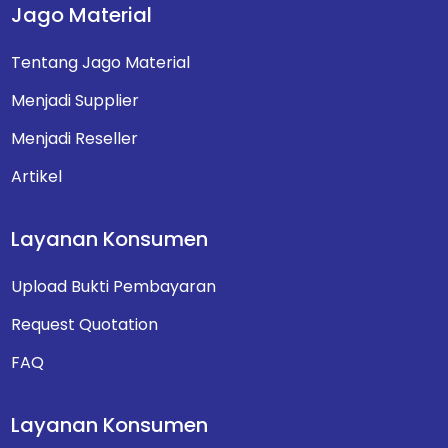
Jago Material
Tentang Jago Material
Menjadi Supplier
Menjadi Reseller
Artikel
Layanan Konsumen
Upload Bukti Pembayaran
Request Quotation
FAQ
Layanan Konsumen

=-=-=

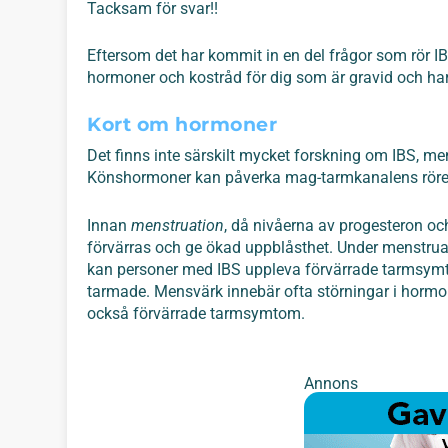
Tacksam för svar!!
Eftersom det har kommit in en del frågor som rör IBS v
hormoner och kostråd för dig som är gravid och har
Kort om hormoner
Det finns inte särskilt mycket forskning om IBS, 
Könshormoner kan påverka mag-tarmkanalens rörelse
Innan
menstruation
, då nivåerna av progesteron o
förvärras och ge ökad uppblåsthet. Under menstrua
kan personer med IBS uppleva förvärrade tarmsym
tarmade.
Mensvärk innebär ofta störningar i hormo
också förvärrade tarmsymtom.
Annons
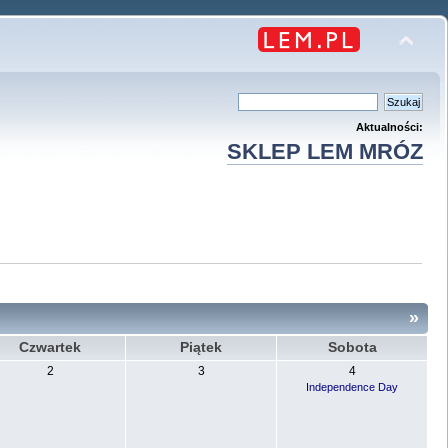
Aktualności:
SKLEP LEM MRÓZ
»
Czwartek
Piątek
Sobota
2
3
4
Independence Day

=-=-=

Copy out, from the listing above, every line that contains the word "Material".

**ANSWER SECTION:**
Jago Material
Tentang Jago Material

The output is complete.